The world cup is over, Germany is the new world champion and Brazil was brutally walloped by the Germans in the semi-final. There were a lot of predictions prior to the world cup and most of them (like fivethirtyeight) forecasted Brazil as the new world champion. The main reason for this prediction was primarily the fact, that Brazil always had an easy match with foreign countries in their home country.
And so I wondered if there is a statistical significant correlation between the travel distance of a team to venue of the world cup and the number of victories in the cup. I collected data (number of games played in the world cup, victories, goals, traveling distance) from the last four world cups (2002: Japan and South Korea, 2006: Germany, 2010: South Africa, 2014: Brazil). With the purpose of simplifying the model, the traveling distance is the bee-line of a country’s capital to the capital of the venue of the world cup. So for example, the travel distance from Germany to Brazil is denoted with 9682 kilometres because the distance between Berlin and Brasilia is approximately 9682 km. The data source (csv, German) is available here.

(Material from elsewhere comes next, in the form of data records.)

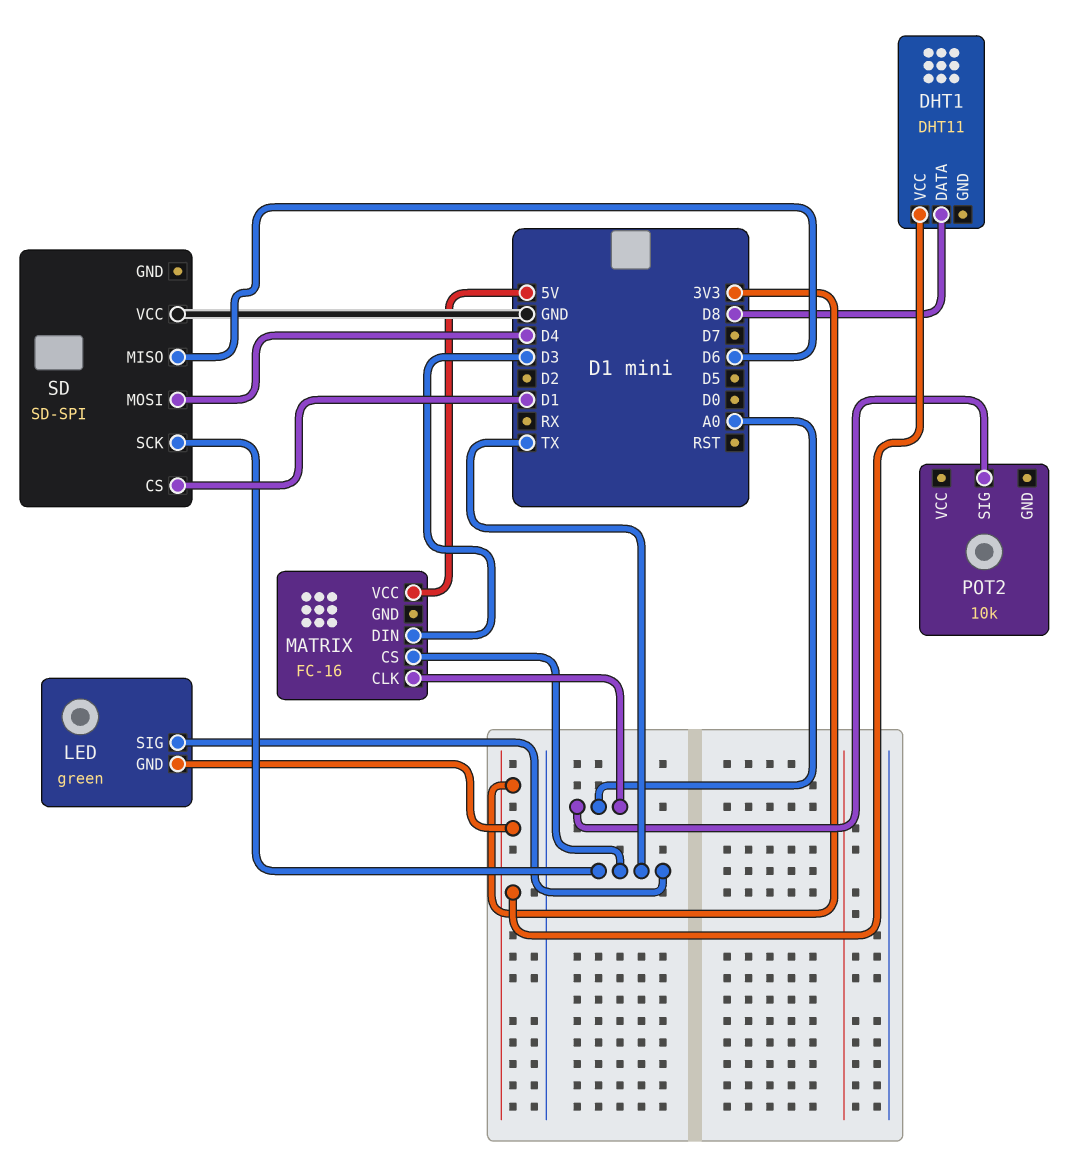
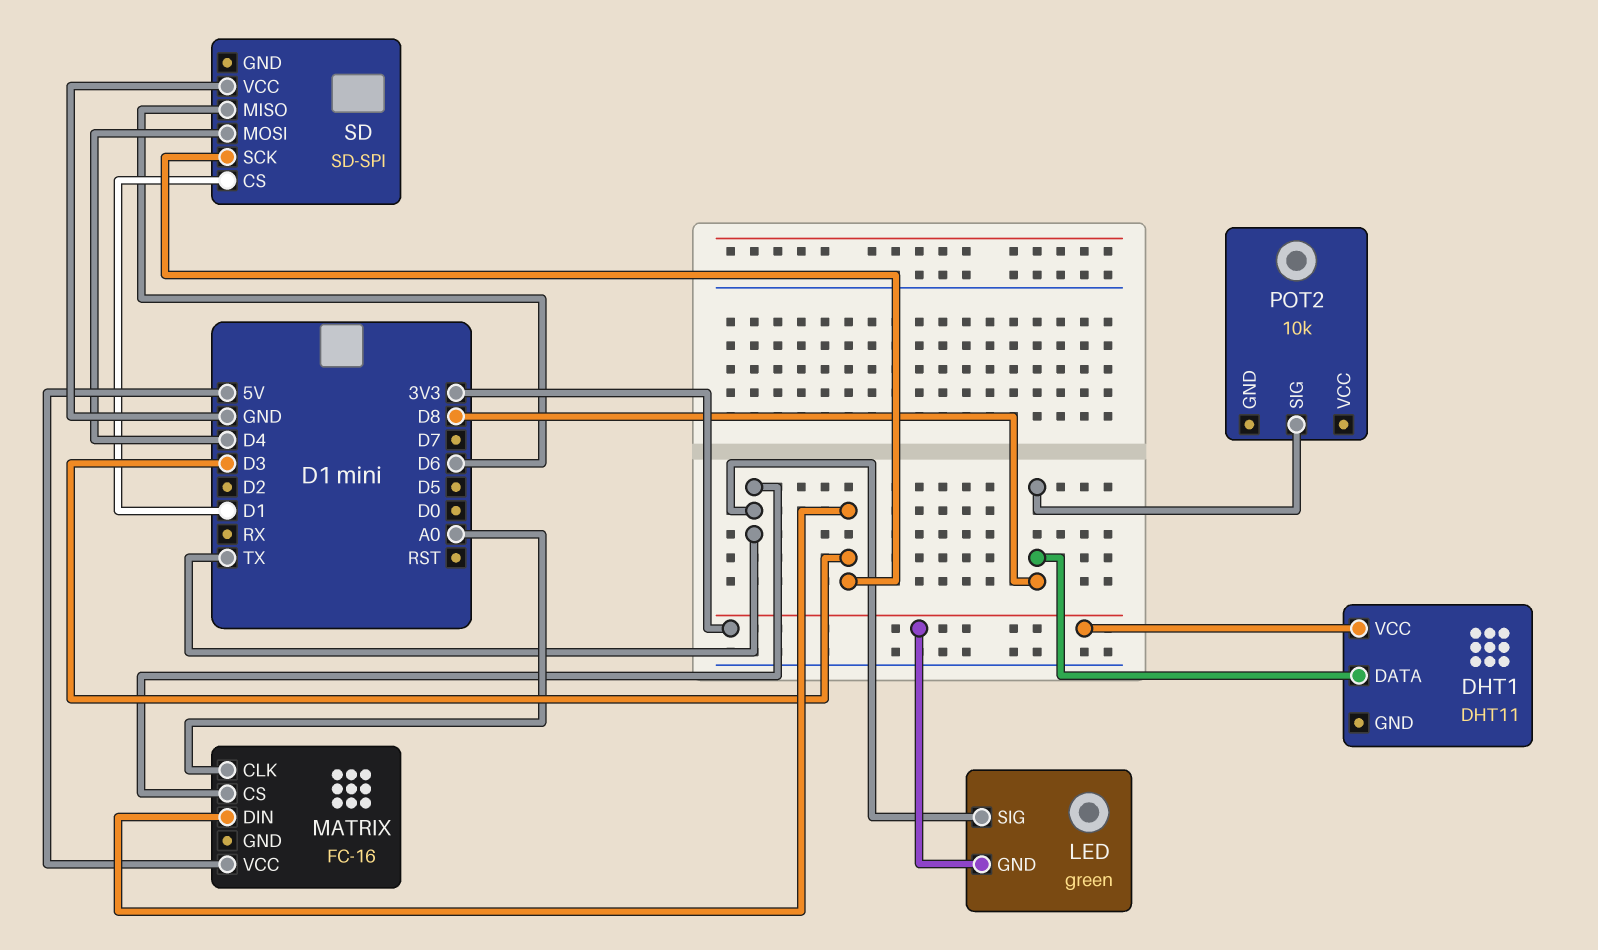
POT2 pin SIG: A0 -> D8
SD pin SCK: TX -> D3

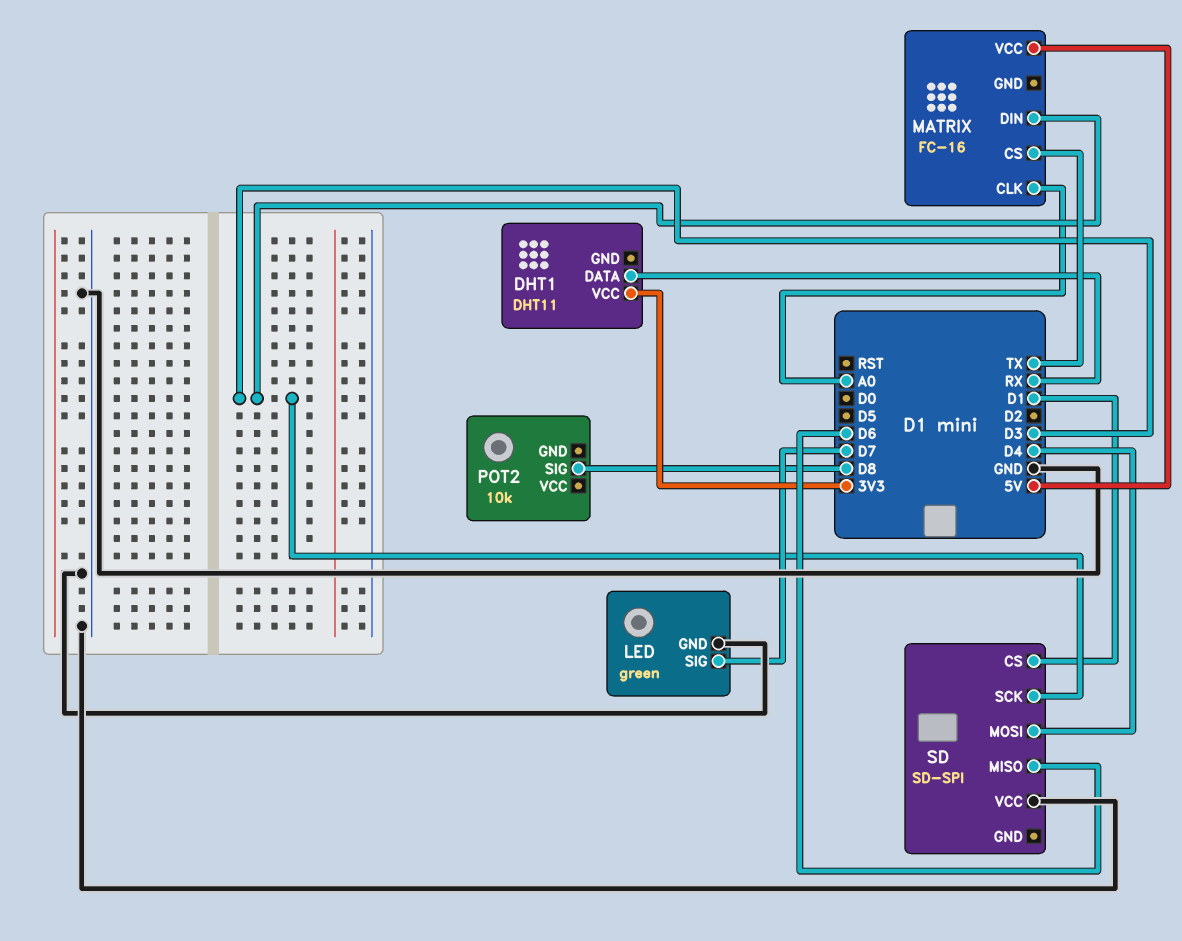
DHT1 pin DATA: D8 -> RX
LED pin GND: 3V3 -> GND
LED pin SIG: TX -> D7

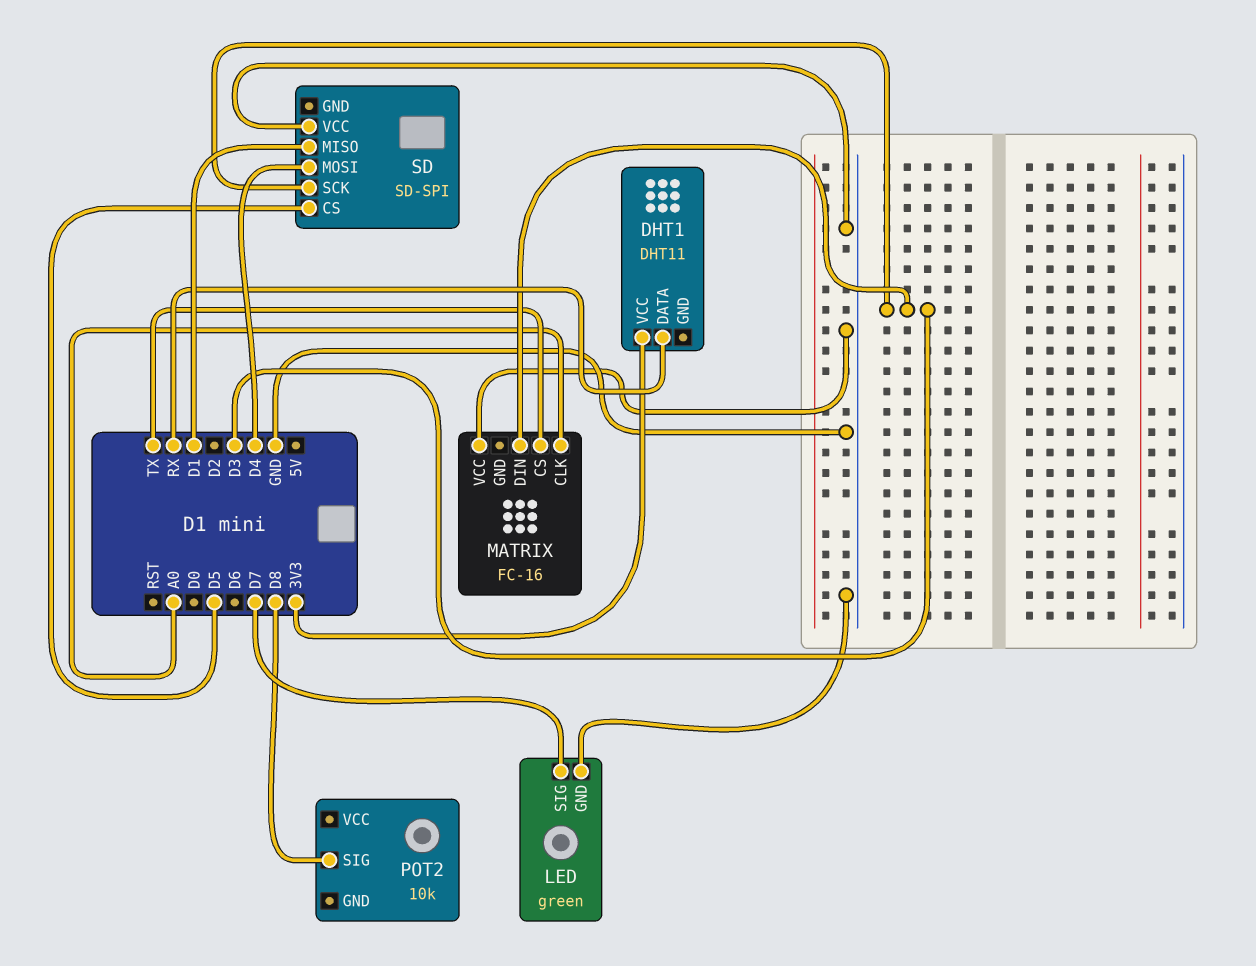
MATRIX pin VCC: 5V -> GND
SD pin CS: D1 -> D5
SD pin MISO: D6 -> D1

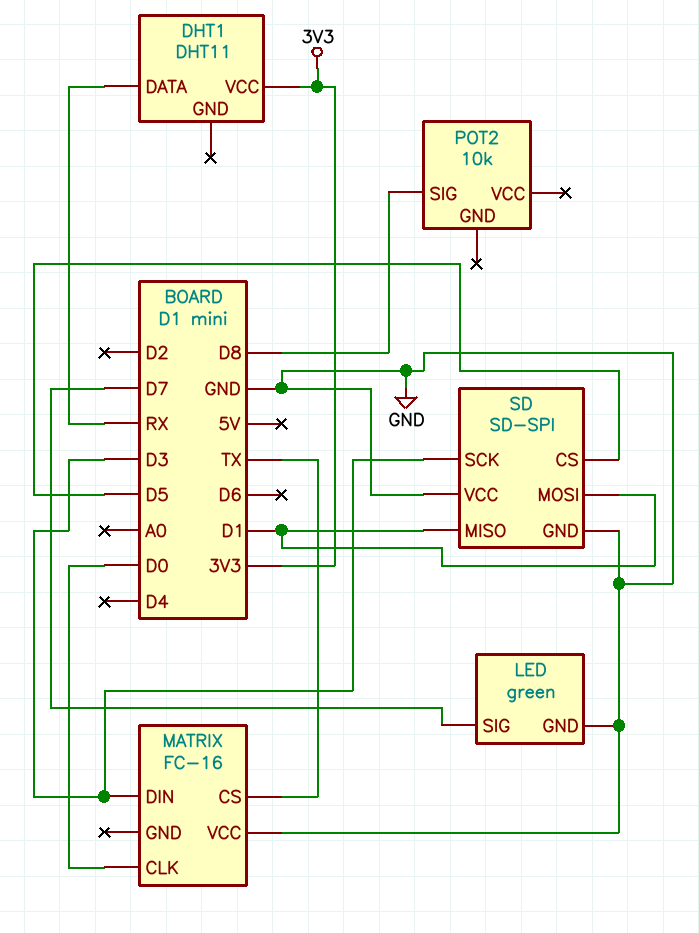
MATRIX pin CLK: A0 -> D0
SD pin GND: none -> GND
SD pin MOSI: D4 -> D1

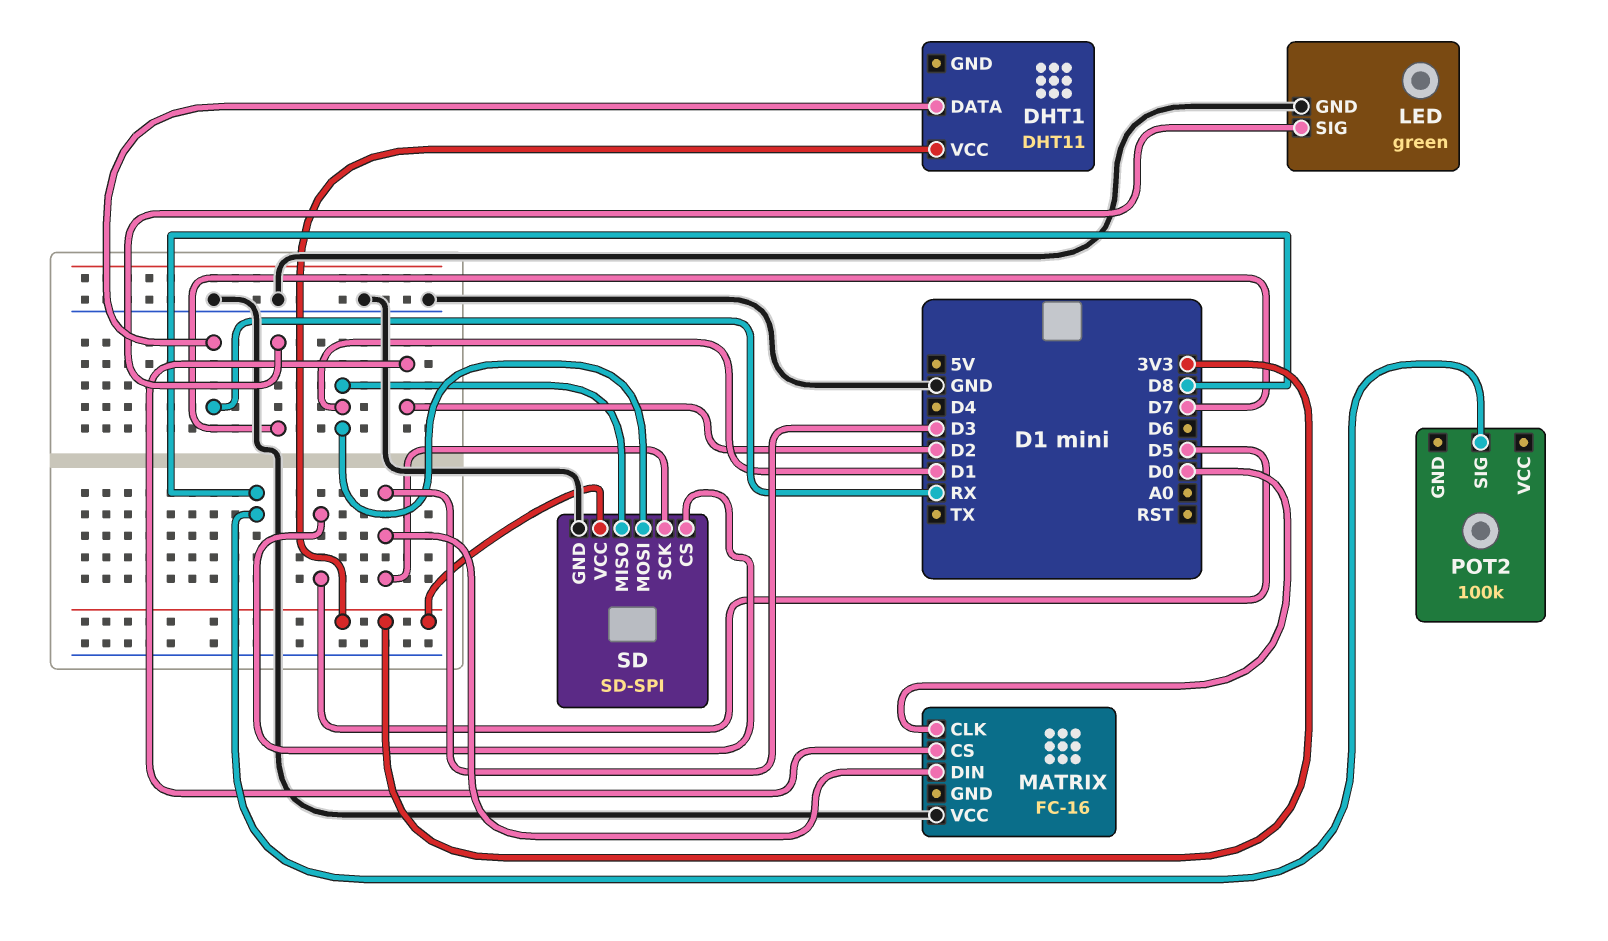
MATRIX pin CS: TX -> D2
POT2: 10k -> 100k
SD pin VCC: GND -> 3V3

First, I draw a scatterplot with the distance of a team to the venue on the x-axis and the total number of won games on the y-axis respectively.
As we see, the plot is pretty noisy. The only thing we can derive is that teams with a traveling distance over 15.000 kilometres have never won more than 1 game in the last 4 world cups except Brazil in the year 2002. In 2002, Brazil won all seven possible games in the world cup (3 in the group stage and 4 in the knockout stage).
An interesting thing is the “victory gap” between 4000 and 8000 km and the “victory hill” from 8000 to 12000 km.
A possible explanation for this is that a lot of countries are close together (like in Europe) and a lot of these countries had respectable good results even when they had to travel a long distance to South Africa or to Japan/South Korea.
To get a better understanding if traveling distance and victories are correlated, I performed a Spearman’s rank correlatio test (note that neither “victories” nor “distance to venue” are normally distributed variables) with the command
this is the result:
Spearman's rank correlation rho data: wmdata$distance. and wmdata$victories S = 402701.1, p-value = 0.08632 alternative hypothesis: true rho is not equal to 0 sample estimates: rho -0.1522073
The rho value is -1 if there is a perfect negative correlation and it shows 1 if there is a perfect positive correlation. A value close to 0 means, there is no correlation at all. In our case, rho is -0.15 which is pretty low. But, the Spearmans correlation only measure how monotonic functions are. In our case, monotony is not given which means, the test does not perfectly fit for our data.
Conclusion: There is little correlation between the traveling distance and the performance of a team in the world cup. I also tested if a team is more successful if the country is located in the same climate zone as the venue – again, no correlation.